(Data supplied)

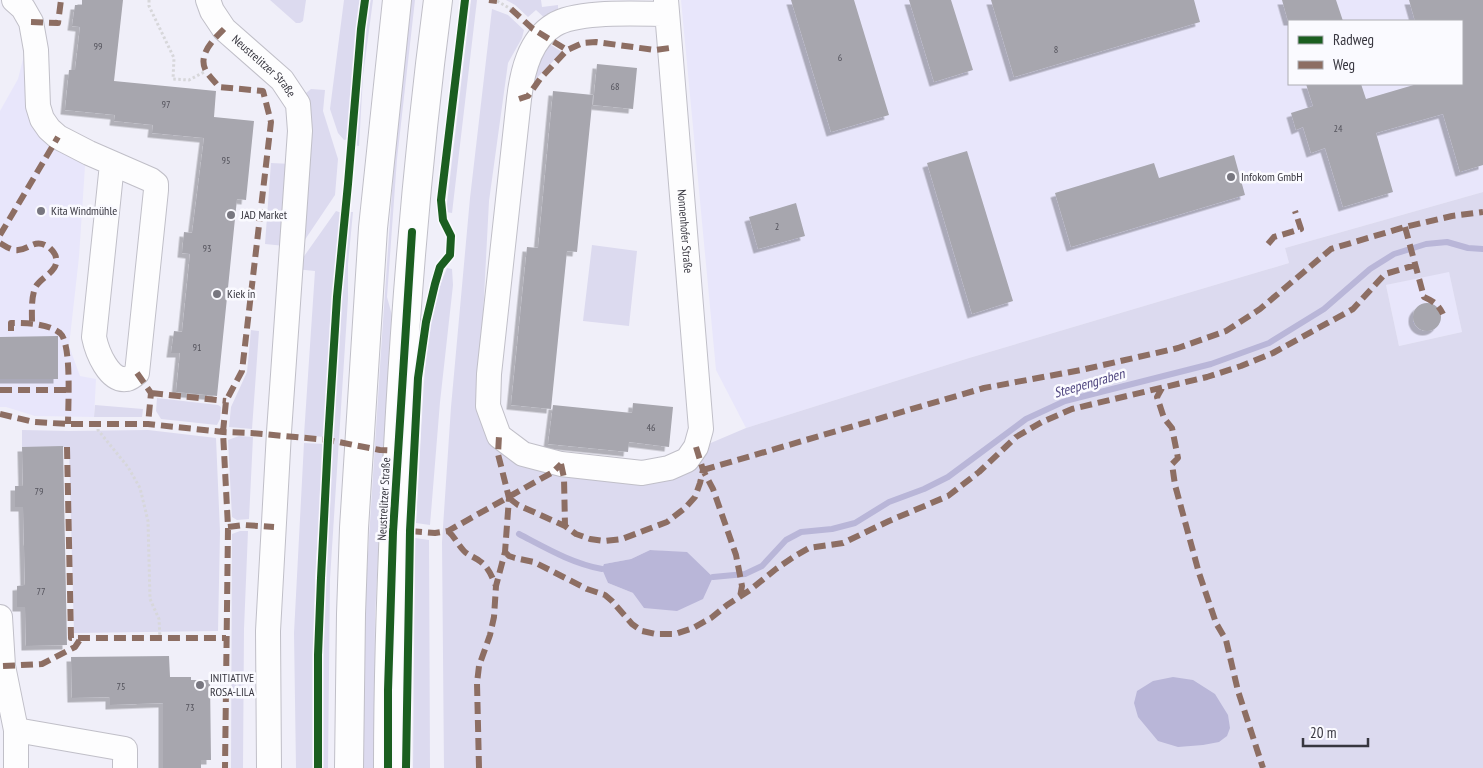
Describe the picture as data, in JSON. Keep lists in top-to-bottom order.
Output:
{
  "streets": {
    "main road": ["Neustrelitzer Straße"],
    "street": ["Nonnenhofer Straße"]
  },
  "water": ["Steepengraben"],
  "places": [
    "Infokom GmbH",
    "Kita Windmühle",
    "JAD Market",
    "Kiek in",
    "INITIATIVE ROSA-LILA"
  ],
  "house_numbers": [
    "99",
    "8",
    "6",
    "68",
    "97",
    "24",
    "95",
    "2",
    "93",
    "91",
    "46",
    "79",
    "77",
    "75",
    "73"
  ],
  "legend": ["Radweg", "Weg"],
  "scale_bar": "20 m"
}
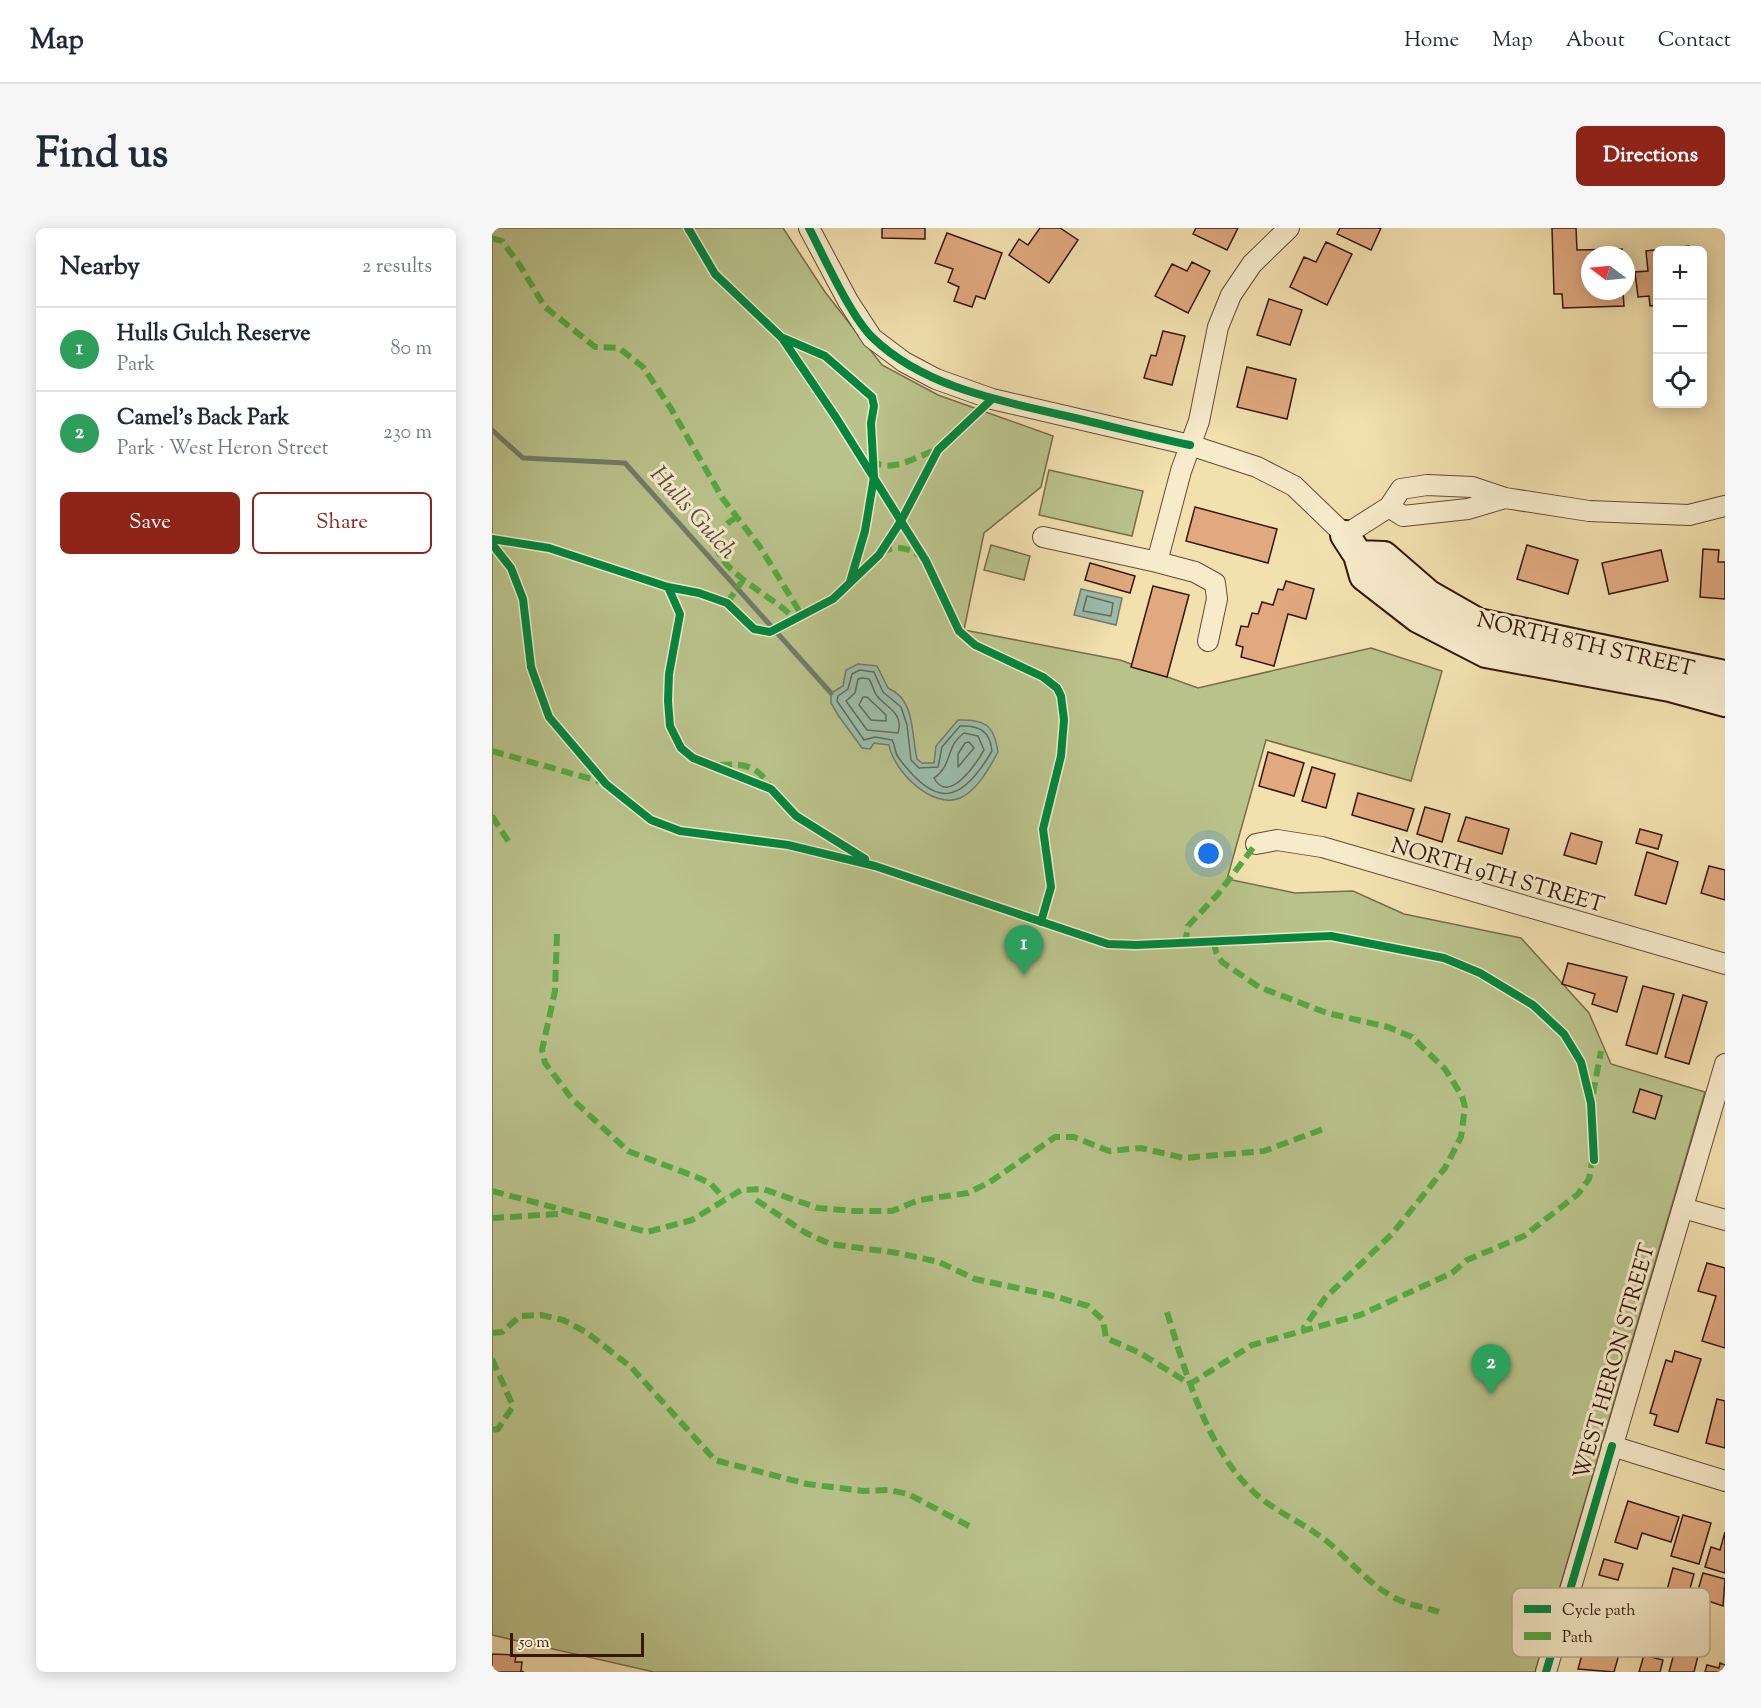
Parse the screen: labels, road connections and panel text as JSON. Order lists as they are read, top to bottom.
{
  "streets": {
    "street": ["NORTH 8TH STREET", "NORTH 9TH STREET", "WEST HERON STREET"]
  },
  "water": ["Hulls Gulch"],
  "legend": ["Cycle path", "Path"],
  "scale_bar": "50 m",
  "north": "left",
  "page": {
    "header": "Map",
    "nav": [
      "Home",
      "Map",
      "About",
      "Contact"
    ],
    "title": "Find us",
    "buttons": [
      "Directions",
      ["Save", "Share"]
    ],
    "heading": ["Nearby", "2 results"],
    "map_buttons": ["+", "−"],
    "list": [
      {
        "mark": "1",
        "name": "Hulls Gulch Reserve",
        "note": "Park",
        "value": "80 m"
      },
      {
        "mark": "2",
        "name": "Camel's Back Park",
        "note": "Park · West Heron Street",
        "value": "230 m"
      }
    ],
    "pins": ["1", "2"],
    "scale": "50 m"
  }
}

(End Data supplied)

§ Work to complete: Return the records verbatim, minus pictures.

§ Answer to the exercise:
Describe the picture as data, in JSON. Keep lists in top-to-bottom order.
Output:
{
  "streets": {
    "main road": ["Neustrelitzer Straße"],
    "street": ["Nonnenhofer Straße"]
  },
  "water": ["Steepengraben"],
  "places": [
    "Infokom GmbH",
    "Kita Windmühle",
    "JAD Market",
    "Kiek in",
    "INITIATIVE ROSA-LILA"
  ],
  "house_numbers": [
    "99",
    "8",
    "6",
    "68",
    "97",
    "24",
    "95",
    "2",
    "93",
    "91",
    "46",
    "79",
    "77",
    "75",
    "73"
  ],
  "legend": ["Radweg", "Weg"],
  "scale_bar": "20 m"
}
Parse the screen: labels, road connections and panel text as JSON. Order lists as they are read, top to bottom.
{
  "streets": {
    "street": ["NORTH 8TH STREET", "NORTH 9TH STREET", "WEST HERON STREET"]
  },
  "water": ["Hulls Gulch"],
  "legend": ["Cycle path", "Path"],
  "scale_bar": "50 m",
  "north": "left",
  "page": {
    "header": "Map",
    "nav": [
      "Home",
      "Map",
      "About",
      "Contact"
    ],
    "title": "Find us",
    "buttons": [
      "Directions",
      ["Save", "Share"]
    ],
    "heading": ["Nearby", "2 results"],
    "map_buttons": ["+", "−"],
    "list": [
      {
        "mark": "1",
        "name": "Hulls Gulch Reserve",
        "note": "Park",
        "value": "80 m"
      },
      {
        "mark": "2",
        "name": "Camel's Back Park",
        "note": "Park · West Heron Street",
        "value": "230 m"
      }
    ],
    "pins": ["1", "2"],
    "scale": "50 m"
  }
}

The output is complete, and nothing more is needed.